Sonra yine, romanı okurken bu boşlukları ve bu boşlukların içine saklanan tamamlanmışlıkları kendimiz birleştirerek yeni anlamlar yaratmaya da başlıyoruz bir yandan. Böyle olunca roman, biraz da Hasanım Ali’nin yazdığı roman olmaktan çıkıyor da bizim parça parça anlamlarla yamadığımız bambaşka bir roman haline geliyor. Böyle olunca, acaba Hasan Ali biraz da böyle olmasını mı istedi diye düşünmekten alamıyorum kendimi.
Biz böyle düşünedurup zamanın dışına çıkmışken Hasan Ali yazmaya devam ediyor elbette. Kelimeler öyle bir dökülüyor ki zihninden, okuduklarımız ne kadar gerçek ne kadar hayal onu da anlamıyoruz. Zaten biraz anlar gibi olduğumuzda da gerçek ve hayalin arasındaki o titrek çizgi dalgalanıyor, narin bir tül gibi dağılıyor da eriyip duruyorlar birbirlerinde, yok oluyorlar ansızın. Biz de onların arkasından havada dalgalanan bir boşlukla kalakalıyoruz sanki. Tüm zıtlıklar bir oluyor da biz bunu anlamıyoruz.

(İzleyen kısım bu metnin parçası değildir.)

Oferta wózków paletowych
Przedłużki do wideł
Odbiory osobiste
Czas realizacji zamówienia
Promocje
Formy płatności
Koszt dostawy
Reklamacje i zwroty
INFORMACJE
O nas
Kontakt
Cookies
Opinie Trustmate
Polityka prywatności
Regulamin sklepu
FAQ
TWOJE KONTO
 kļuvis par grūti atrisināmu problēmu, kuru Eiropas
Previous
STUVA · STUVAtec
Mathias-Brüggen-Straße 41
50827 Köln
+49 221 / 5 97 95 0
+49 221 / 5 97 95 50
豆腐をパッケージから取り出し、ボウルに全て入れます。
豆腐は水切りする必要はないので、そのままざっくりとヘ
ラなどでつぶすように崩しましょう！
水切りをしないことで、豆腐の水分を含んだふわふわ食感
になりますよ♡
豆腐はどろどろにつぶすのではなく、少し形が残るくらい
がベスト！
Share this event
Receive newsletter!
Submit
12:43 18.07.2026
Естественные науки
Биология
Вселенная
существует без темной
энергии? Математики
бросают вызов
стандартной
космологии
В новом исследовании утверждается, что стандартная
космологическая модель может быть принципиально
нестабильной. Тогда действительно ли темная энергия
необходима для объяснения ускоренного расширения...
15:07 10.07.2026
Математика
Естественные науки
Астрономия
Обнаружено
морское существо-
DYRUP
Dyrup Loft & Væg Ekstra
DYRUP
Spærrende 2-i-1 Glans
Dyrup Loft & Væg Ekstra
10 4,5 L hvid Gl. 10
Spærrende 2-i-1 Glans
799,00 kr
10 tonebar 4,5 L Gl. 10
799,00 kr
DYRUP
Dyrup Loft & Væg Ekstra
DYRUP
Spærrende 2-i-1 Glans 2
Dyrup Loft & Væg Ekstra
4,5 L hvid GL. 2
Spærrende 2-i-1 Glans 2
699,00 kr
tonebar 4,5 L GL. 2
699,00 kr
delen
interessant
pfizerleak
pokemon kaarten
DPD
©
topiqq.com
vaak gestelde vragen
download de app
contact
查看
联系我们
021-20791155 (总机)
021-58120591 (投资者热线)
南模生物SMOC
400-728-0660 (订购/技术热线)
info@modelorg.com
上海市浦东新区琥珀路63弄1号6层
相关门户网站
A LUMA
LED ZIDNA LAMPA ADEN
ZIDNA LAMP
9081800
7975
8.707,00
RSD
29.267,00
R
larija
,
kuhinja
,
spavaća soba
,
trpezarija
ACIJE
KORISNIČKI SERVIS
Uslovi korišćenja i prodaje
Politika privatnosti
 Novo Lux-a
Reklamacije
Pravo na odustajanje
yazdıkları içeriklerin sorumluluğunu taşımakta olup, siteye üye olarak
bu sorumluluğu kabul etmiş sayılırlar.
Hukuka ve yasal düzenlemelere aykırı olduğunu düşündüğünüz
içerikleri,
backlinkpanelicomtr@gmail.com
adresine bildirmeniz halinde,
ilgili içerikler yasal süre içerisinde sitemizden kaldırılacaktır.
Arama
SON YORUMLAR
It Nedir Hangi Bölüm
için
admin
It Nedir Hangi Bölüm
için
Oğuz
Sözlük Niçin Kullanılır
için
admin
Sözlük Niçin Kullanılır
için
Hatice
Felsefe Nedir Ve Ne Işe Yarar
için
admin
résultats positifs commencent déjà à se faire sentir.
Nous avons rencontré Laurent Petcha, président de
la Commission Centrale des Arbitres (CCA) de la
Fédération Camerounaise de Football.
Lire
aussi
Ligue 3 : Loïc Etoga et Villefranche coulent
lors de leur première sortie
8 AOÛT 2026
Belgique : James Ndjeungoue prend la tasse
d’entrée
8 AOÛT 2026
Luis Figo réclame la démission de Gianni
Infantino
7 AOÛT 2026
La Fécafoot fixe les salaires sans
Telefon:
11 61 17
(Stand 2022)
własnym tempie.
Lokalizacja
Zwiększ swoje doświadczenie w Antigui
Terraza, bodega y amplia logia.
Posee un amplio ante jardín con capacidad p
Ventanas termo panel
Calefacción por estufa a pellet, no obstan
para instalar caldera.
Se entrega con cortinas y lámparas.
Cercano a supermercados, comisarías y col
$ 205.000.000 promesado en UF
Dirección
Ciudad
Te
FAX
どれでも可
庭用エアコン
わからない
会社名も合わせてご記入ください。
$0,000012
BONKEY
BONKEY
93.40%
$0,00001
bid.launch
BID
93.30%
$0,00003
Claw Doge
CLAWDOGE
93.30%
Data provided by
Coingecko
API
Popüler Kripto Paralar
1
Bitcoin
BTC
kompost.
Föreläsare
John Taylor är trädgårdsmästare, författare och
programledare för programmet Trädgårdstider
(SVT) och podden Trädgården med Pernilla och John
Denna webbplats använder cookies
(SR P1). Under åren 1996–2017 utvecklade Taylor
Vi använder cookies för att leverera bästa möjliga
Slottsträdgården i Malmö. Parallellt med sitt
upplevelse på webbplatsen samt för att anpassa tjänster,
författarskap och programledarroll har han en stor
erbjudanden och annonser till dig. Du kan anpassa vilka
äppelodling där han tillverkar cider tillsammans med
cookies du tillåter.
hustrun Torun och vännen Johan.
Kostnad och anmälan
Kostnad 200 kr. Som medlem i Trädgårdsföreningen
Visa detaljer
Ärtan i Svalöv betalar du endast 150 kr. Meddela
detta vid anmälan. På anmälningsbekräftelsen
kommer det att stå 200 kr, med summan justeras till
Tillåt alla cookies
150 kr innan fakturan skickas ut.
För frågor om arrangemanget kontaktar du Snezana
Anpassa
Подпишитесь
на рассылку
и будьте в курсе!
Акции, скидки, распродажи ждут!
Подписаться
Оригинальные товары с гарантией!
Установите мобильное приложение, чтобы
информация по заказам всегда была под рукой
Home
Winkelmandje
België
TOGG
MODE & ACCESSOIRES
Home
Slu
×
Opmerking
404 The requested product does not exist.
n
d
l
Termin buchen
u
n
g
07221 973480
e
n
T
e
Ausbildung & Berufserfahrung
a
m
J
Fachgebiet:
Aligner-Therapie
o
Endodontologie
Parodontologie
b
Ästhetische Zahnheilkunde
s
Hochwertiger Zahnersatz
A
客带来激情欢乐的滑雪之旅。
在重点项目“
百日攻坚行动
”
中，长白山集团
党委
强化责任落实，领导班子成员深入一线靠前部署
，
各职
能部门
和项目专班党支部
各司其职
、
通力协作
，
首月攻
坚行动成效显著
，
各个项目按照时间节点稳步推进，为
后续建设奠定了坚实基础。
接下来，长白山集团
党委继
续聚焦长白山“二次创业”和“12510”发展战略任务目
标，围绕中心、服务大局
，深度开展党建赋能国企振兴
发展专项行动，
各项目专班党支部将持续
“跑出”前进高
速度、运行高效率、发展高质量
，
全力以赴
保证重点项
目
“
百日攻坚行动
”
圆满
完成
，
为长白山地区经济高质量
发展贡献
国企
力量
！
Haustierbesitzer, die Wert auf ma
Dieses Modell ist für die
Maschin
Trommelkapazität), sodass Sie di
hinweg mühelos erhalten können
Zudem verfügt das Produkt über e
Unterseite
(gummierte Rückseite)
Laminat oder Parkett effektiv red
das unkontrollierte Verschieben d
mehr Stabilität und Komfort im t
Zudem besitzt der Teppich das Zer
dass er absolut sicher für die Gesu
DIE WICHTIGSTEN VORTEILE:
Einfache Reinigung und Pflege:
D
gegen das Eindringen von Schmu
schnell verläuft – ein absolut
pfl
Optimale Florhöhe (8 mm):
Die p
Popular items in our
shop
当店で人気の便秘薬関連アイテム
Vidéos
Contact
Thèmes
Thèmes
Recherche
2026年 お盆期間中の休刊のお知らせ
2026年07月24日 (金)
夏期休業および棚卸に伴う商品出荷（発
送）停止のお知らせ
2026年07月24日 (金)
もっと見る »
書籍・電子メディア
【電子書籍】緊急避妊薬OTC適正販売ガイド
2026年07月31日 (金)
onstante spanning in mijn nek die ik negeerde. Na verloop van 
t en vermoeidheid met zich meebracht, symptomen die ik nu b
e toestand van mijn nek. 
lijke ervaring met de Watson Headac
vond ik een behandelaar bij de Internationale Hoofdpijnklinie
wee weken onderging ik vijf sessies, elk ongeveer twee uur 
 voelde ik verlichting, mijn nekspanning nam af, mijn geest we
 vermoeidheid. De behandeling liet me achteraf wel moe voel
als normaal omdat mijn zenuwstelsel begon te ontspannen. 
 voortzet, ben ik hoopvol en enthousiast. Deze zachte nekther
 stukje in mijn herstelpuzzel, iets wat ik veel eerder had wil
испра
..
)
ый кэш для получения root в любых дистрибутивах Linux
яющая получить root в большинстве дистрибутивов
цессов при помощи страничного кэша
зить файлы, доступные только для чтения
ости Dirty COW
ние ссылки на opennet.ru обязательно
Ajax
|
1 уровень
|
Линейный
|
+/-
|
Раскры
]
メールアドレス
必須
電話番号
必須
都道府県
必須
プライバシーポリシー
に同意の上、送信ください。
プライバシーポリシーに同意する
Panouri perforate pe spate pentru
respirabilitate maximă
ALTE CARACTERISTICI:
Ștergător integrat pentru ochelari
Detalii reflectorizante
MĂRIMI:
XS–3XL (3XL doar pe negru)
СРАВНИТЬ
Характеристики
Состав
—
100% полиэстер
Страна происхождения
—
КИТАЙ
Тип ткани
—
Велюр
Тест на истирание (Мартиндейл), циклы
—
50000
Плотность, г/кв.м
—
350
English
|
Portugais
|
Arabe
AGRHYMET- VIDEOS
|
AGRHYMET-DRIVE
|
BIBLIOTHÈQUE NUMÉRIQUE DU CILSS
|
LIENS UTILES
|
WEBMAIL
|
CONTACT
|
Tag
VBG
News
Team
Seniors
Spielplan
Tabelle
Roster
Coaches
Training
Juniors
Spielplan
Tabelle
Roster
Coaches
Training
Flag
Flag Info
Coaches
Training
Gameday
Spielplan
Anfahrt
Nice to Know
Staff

Sonra Hasanım Ali bizdeki bu hali görüyor, görmekten de öte anlıyor olacak ki, buna bağlı olarak kitabı yazarken hissettiği duyuşları şöyle aktarıyor sonlarda:
‘’Benimkisi, hiçbir zaman hiçbir şeyle açıklanamayacak kadar derin, hiç kimsenin anlayamayacağı ölçüde karışık ve acayip bir yorgunluktu.’’
Güzel insan, şiir insan... Bu kitapla yorgunluğuna biraz olsun ortak olabildiysek ne şans.
Benim okurken hissettiğim şeyse... Gerçek miydi yoksa hayal miydi bilemeyeceğim; ama aldığım zevk içimden çıkmış da buhurdanlıktan tüten ince bir duman misali önümde somutlaşmış, bana gülümsüyordu. Somuttu; ama ‘gölgesizdi’... Eh, artık ben diyeyim var, siz deyin yok.